**Written instruction**: How many lines in the listing below contain the string "kern", matching case? Give only the number.

**Extracted entries**:
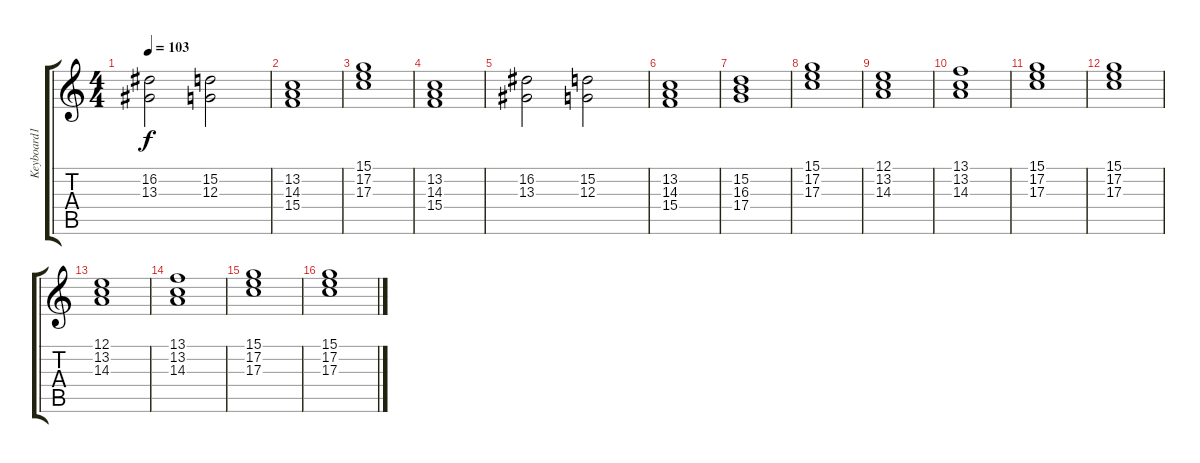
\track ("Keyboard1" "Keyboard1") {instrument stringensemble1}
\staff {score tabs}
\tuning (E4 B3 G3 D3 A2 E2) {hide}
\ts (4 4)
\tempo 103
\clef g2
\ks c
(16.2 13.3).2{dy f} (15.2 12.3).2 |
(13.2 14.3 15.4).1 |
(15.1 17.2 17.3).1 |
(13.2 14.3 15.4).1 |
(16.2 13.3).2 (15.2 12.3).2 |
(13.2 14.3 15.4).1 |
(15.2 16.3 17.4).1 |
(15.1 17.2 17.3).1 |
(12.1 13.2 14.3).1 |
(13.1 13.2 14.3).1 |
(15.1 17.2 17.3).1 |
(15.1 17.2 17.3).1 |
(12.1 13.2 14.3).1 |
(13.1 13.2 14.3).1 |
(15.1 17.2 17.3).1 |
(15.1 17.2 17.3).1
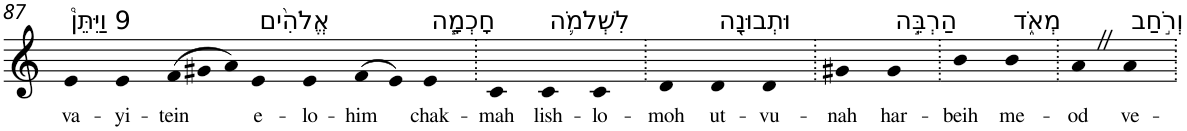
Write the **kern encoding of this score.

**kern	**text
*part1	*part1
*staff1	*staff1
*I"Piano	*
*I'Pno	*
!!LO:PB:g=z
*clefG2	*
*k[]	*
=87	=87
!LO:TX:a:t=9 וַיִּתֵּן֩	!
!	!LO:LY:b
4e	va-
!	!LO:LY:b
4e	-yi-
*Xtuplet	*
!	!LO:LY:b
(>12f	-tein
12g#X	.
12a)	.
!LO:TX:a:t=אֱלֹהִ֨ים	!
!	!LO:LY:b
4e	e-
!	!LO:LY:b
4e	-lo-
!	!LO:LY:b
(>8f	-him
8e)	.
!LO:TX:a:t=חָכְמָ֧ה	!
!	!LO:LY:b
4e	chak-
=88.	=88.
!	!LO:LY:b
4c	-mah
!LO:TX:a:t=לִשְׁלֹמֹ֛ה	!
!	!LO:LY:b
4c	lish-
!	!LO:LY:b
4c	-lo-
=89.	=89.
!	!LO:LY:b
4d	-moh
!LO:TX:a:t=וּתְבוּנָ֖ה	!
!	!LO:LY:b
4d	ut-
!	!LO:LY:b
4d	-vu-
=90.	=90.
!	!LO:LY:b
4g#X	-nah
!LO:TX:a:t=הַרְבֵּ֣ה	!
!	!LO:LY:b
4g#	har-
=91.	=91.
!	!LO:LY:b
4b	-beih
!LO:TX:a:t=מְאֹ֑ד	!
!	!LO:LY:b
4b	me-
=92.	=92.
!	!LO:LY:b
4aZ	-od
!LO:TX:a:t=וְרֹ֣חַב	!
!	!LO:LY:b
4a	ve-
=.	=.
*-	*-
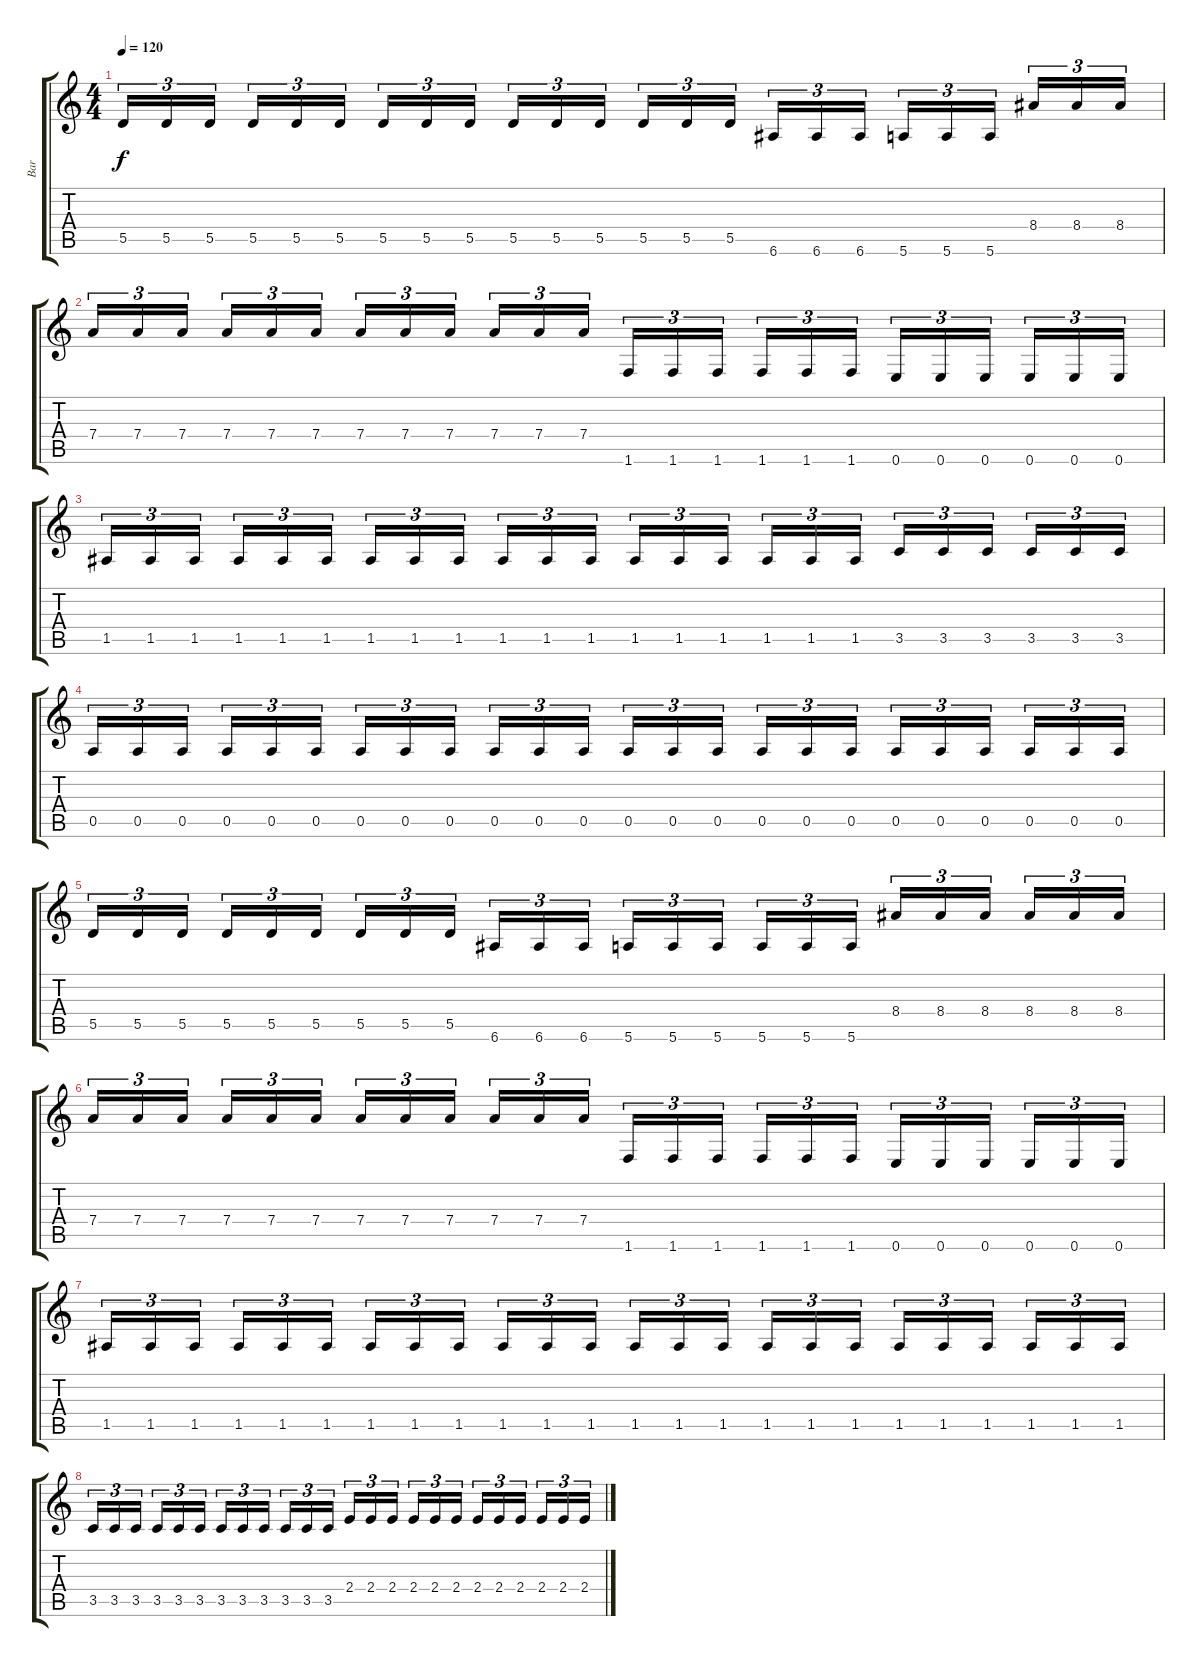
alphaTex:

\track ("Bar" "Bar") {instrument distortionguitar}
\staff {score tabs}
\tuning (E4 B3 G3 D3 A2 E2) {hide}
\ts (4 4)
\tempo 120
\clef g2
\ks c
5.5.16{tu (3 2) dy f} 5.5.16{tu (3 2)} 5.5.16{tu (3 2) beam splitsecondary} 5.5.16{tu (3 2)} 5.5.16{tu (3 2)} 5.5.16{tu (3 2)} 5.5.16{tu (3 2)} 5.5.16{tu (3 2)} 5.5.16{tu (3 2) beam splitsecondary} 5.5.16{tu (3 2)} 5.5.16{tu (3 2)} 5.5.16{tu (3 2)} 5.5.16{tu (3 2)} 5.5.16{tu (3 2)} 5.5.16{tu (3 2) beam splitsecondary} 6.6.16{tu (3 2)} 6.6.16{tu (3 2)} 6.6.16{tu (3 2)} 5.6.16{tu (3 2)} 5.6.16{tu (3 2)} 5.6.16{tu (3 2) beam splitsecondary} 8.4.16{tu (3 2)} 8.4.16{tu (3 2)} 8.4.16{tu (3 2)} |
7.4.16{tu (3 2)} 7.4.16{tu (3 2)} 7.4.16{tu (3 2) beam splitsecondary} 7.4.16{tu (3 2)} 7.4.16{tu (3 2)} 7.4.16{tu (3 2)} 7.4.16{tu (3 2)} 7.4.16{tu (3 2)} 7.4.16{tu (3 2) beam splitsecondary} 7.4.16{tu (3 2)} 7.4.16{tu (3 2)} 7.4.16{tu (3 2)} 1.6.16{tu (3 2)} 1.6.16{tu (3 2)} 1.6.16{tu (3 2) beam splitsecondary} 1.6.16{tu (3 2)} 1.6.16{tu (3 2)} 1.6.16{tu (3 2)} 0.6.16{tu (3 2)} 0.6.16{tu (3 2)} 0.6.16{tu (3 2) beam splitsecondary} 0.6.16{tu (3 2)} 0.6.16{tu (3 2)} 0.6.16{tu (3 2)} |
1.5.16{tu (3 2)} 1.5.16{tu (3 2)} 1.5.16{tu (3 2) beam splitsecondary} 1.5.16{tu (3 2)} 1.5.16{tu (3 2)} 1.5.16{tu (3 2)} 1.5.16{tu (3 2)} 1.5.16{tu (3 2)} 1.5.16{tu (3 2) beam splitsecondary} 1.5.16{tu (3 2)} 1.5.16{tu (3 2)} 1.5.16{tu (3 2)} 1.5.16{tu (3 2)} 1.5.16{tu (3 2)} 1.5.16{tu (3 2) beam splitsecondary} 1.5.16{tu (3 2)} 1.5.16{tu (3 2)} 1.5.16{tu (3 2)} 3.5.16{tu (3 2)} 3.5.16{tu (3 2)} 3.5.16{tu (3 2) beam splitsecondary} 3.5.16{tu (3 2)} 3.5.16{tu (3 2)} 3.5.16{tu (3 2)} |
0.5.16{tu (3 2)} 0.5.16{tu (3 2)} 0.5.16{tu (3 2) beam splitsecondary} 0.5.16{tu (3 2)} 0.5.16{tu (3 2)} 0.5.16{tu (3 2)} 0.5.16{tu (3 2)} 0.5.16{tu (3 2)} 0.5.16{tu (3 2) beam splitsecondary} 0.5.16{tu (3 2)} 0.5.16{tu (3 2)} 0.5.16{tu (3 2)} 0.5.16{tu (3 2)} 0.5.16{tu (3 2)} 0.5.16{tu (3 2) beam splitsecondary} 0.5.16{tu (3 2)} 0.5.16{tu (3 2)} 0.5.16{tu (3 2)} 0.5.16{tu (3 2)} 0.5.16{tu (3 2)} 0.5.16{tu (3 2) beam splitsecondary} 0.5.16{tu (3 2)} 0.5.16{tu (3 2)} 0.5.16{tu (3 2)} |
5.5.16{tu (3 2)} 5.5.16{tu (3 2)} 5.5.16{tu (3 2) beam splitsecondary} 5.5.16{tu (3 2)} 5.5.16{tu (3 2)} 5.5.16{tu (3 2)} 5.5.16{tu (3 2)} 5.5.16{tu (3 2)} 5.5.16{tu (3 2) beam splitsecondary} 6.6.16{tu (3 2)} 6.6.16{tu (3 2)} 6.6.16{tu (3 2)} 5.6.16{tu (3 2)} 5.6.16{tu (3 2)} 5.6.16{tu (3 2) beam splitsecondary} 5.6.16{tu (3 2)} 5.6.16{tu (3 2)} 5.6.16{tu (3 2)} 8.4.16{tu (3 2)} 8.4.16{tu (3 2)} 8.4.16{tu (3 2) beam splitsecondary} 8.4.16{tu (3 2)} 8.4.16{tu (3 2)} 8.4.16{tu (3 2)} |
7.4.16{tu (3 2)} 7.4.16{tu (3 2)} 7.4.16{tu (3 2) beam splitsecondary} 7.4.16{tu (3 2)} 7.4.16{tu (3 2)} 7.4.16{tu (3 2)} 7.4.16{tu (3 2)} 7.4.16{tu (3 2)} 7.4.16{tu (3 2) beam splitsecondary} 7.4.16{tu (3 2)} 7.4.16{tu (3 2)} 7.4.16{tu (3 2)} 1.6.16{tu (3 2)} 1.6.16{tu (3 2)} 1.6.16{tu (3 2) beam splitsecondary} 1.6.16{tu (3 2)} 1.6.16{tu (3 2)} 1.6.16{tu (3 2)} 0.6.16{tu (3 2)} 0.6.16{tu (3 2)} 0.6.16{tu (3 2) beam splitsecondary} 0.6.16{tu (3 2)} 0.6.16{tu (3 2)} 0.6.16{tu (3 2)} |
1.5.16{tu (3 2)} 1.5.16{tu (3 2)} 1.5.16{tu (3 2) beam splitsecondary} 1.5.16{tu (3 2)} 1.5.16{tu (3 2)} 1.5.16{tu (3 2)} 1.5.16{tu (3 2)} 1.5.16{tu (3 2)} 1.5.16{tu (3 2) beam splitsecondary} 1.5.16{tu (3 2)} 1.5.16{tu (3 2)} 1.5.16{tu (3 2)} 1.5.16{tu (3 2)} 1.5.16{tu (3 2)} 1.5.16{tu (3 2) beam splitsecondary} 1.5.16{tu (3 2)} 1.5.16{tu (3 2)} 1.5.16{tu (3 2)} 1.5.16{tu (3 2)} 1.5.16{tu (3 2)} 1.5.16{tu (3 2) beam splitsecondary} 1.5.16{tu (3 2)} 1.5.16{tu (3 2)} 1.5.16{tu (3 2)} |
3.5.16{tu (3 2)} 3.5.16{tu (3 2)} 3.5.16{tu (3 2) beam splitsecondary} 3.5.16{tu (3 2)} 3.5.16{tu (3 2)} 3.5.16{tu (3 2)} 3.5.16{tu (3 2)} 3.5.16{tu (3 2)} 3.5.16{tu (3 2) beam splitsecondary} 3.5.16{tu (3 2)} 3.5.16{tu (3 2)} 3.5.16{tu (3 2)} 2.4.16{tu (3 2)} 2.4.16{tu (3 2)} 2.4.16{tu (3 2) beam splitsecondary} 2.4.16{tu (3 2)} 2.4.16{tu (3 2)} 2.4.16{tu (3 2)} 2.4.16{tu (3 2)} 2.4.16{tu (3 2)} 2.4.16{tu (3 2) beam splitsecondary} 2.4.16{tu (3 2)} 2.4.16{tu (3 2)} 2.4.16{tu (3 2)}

**Complete answer**: 2